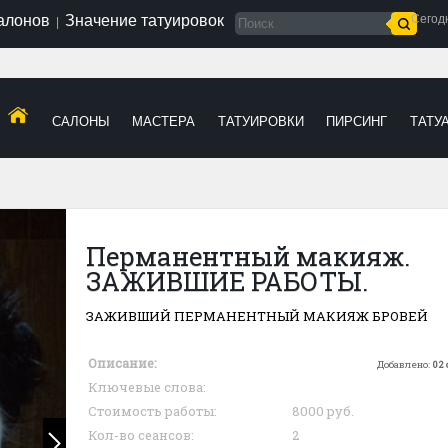
салонов
Значение татуировок
Сегод
|
САЛОНЫ
МАСТЕРА
ТАТУИРОВКИ
ПИРСИНГ
ТАТУ
Перманентный макияж.
ЗАЖИВШИЕ РАБОТЫ.
ЗАЖИВШИЙ ПЕРМАНЕНТНЫЙ МАКИЯЖ БРОВЕЙ
Описание:
Добавлено:
02 
Ключевые слова:
Стоимость работы:
8000 руб.
Кол-во сеансов:
2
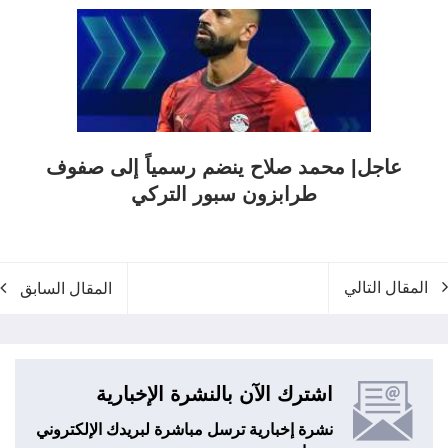
عاجل| محمد صلاح ينضم رسمياً إلى صفوف
طرابزون سبور التركي
المقال التالي
المقال السابق
اشترك الآن بالنشرة الإخبارية
نشرة إخبارية ترسل مباشرة لبريدك الإلكتروني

=-=-=

**Exercise objective**
Reproduce the listing word for word. Do not carry over the pictures.

**Result**
салонов
Значение татуировок
Сегод
|
САЛОНЫ
МАСТЕРА
ТАТУИРОВКИ
ПИРСИНГ
ТАТУ
Перманентный макияж.
ЗАЖИВШИЕ РАБОТЫ.
ЗАЖИВШИЙ ПЕРМАНЕНТНЫЙ МАКИЯЖ БРОВЕЙ
Описание:
Добавлено:
02 
Ключевые слова:
Стоимость работы:
8000 руб.
Кол-во сеансов:
2
عاجل| محمد صلاح ينضم رسمياً إلى صفوف
طرابزون سبور التركي
المقال التالي
المقال السابق
اشترك الآن بالنشرة الإخبارية
نشرة إخبارية ترسل مباشرة لبريدك الإلكتروني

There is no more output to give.